This wasn’t your average run to the border.

A CBC News crew working in Crimea was told not to record or film, and then told to get out of the area during reporting work on Monday.

CBC journalists Susan Ormiston, Tracy Seeley, Ousama Farag and I wanted to take a look at one of the checkpoints recently established by Russian troops in northern Crimea. We set out early this morning from the regional capital, Simferopol.

As soon as we passed a sign for the border with the Ukrainian mainland, our driver started to get nervous. He slowed down as we moved forward. Out of the left side of our vehicle, we saw soldiers in green camouflage manning positions dug into the ground. Several military transport trucks were parked closer to the checkpoint.

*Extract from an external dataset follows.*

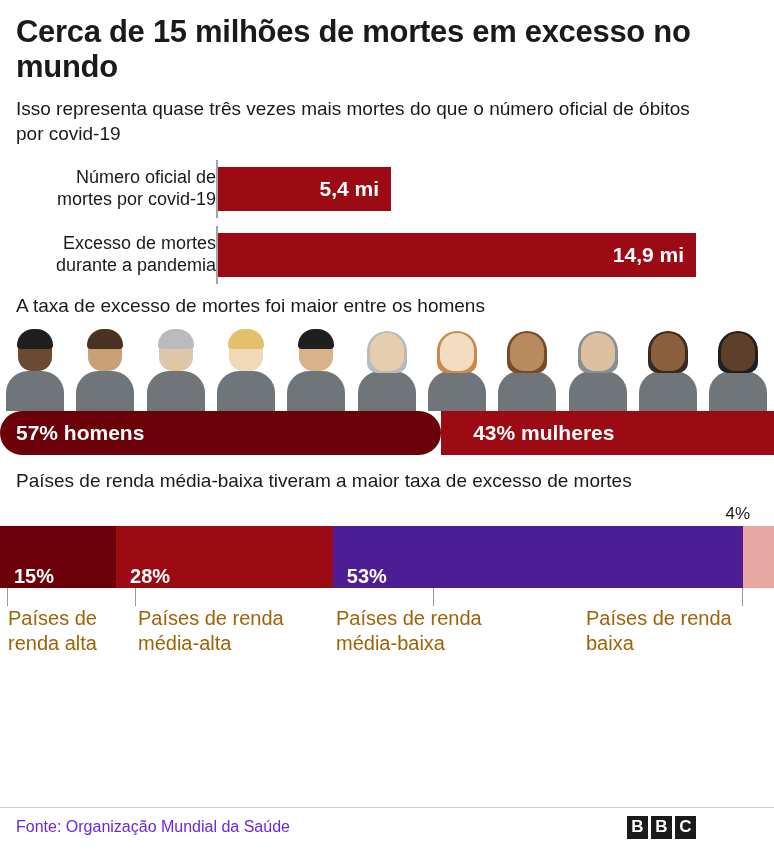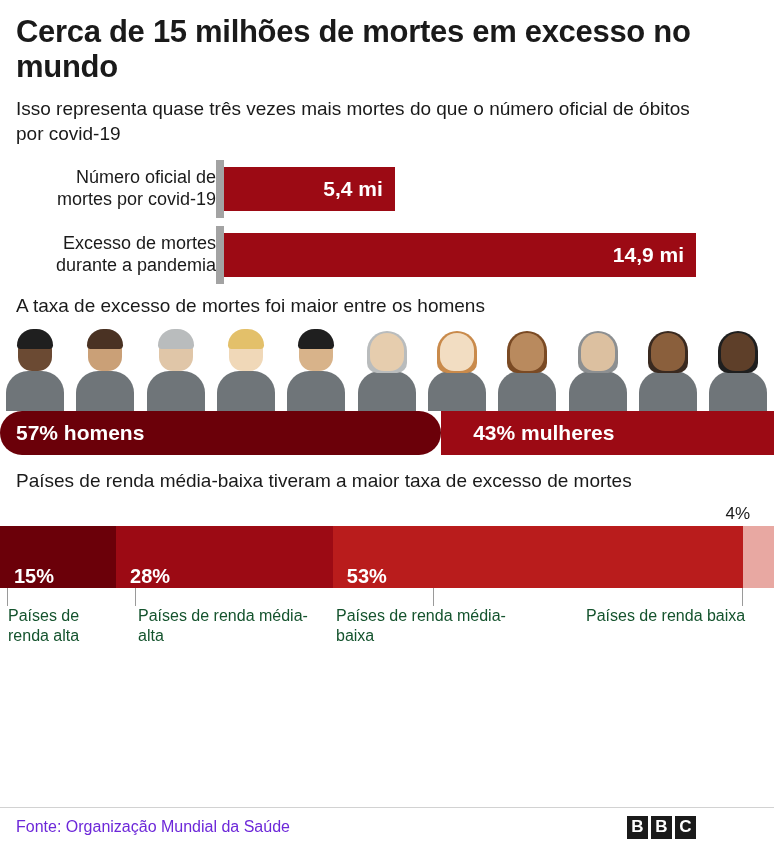"5,4 mi" .bar-track { border-left: 8px solid #a3a3a3 -> 2px solid #a3a3a3 }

We moved back somewhat, where we took photographs and shot video. But soon, a black car rolled up to our position. A man who called himself Victor said he was the local commander of the pro-Russian defence forces. He shook our hands as we asked for permission to record in the area. He told us he’d come back with an answer. He did not. But a few minutes later, two different men wearing dark coats returned. The conversation was short: “get out of here and do it now.”

We did. Our crew returned to the city of Dzhankoi, about 40 kilometres away. We interviewed several people there, including the owner of a pizzeria who invited us back to his shop for lunch. After a few slices, we noticed two guys who just sat down for coffee. They kept eyeing us, while making phone calls.

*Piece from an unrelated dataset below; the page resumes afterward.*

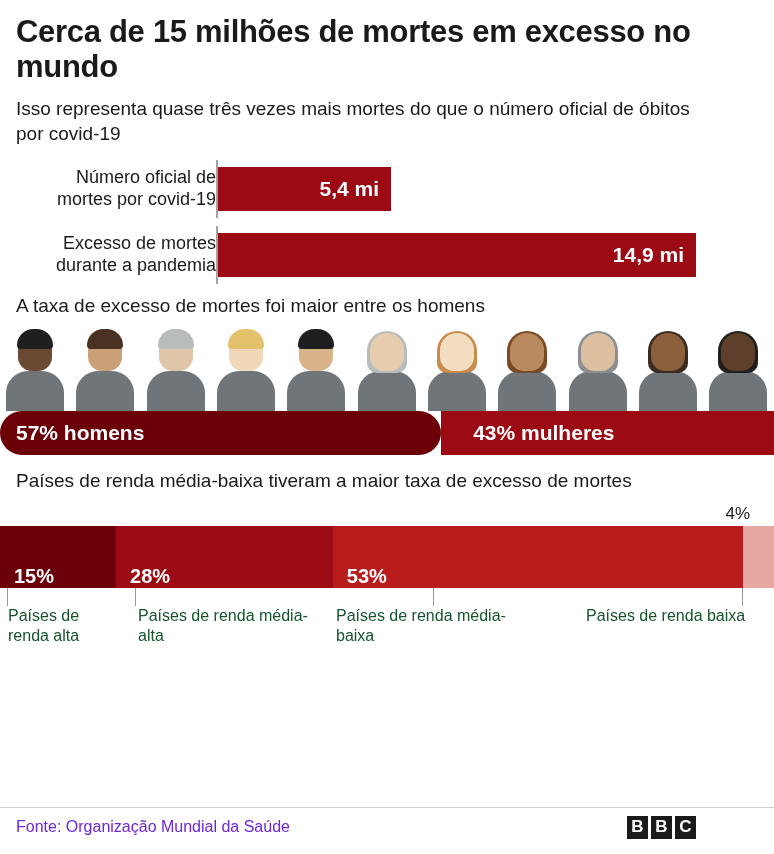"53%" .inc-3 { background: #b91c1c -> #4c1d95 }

We suspected they were with the pro-Russian militia in town. When we loaded back into our van, two BMWs were following us. One broke off pursuit inside the city, while the other tailed us for several kilometres down the highway toward Simferopol.

It’s clear the Russians and their supporters in Crimea don’t like journalists — especially those from abroad. There’s a feeling here that the international media coverage has been one-sided, so foreign journalists have been branded spies and provocateurs.